Mais malgré ce dispositif, certains sièges du Camp Nou sont cependant restés désespérément vides.

«On dirait qu'il y a moins de monde, que c'est plus calme que les autres rencontres. C'est le mois d'août et les gens sont en vacances mais ça se voit», explique Teresa Serra, une infirmière de 53 ans, venue au stade avec un ami.

Après l'attaque de jeudi, certains supporters, notamment des touristes, ont rendu leurs billets.

«Ils ont été remboursés, les circonstances sont spéciales et compréhensibles», a assuré le club, sans préciser le nombre exact.

Mais Maarten Demunster, lui, a refusé de rater ce rendez-vous. «Quand j'ai entendu parler des attaques, j'ai eu peur. Forcément. Pendant deux secondes, je me suis peut-être dit que je n'allais pas venir, mais c'était juste deux secondes», a affirmé ce Belge de 44 ans, qui avait acheté des billets pour voir le match avec son fils.
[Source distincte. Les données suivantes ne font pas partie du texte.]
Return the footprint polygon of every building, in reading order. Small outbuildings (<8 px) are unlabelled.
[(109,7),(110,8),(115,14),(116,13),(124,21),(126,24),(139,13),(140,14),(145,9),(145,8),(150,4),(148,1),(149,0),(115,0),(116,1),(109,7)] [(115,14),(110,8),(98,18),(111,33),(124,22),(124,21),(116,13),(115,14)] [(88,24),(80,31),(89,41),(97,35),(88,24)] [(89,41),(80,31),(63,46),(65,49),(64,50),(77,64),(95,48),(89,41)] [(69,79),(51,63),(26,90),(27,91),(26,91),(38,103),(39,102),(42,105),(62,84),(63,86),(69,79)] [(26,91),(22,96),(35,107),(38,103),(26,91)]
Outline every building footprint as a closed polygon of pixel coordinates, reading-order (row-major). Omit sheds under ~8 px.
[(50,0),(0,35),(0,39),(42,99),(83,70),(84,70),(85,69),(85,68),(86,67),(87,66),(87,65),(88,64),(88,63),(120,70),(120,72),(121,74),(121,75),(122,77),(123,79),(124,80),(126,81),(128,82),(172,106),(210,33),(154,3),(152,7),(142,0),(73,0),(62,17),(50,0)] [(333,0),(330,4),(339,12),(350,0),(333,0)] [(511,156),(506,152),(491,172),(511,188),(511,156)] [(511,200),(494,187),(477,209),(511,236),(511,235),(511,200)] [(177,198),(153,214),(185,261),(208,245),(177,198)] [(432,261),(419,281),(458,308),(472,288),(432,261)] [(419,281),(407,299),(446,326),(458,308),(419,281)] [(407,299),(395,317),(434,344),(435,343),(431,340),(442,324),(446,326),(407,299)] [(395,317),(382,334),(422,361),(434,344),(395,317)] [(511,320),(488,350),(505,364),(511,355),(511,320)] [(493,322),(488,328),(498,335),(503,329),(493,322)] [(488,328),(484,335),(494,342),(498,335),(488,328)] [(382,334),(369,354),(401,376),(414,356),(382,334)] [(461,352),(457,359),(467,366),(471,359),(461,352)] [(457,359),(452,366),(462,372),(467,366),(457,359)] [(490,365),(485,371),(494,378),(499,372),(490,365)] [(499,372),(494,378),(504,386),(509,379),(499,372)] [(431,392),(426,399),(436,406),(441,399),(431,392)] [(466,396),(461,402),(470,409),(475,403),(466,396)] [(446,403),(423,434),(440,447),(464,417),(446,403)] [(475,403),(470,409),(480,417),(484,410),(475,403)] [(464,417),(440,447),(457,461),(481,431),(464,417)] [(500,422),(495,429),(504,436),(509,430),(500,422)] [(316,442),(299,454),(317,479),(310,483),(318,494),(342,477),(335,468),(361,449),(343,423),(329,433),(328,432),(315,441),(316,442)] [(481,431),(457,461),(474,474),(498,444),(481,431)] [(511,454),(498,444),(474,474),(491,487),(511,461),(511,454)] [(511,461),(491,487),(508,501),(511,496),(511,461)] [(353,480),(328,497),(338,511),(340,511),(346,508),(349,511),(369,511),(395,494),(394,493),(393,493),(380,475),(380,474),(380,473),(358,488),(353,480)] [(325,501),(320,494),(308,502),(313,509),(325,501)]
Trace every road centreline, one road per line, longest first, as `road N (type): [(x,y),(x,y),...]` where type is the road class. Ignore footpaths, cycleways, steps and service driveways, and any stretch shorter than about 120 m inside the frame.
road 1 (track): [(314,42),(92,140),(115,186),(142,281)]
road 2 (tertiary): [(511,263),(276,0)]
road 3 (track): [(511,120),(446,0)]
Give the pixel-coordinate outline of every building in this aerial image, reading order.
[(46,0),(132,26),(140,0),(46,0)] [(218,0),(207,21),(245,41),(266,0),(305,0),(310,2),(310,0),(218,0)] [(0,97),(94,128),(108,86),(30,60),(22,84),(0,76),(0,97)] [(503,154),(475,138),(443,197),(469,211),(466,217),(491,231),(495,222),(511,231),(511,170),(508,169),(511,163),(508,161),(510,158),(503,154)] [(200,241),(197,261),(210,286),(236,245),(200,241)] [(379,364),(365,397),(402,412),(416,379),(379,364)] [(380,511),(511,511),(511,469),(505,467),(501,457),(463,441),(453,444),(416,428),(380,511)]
«Ne pas venir, c'est exactement ce qu'ils veulent», a-t-il ajouté.

Sandra Lorenzo, elle, est surprise. «J'aurais cru qu'il y aurait une hystérie collective, mais tout ce que je vois est normal. J'ai travaillé ici pendant 25 ans et à tous les matches. Ils ne vont pas réussir à me faire rester chez moi!»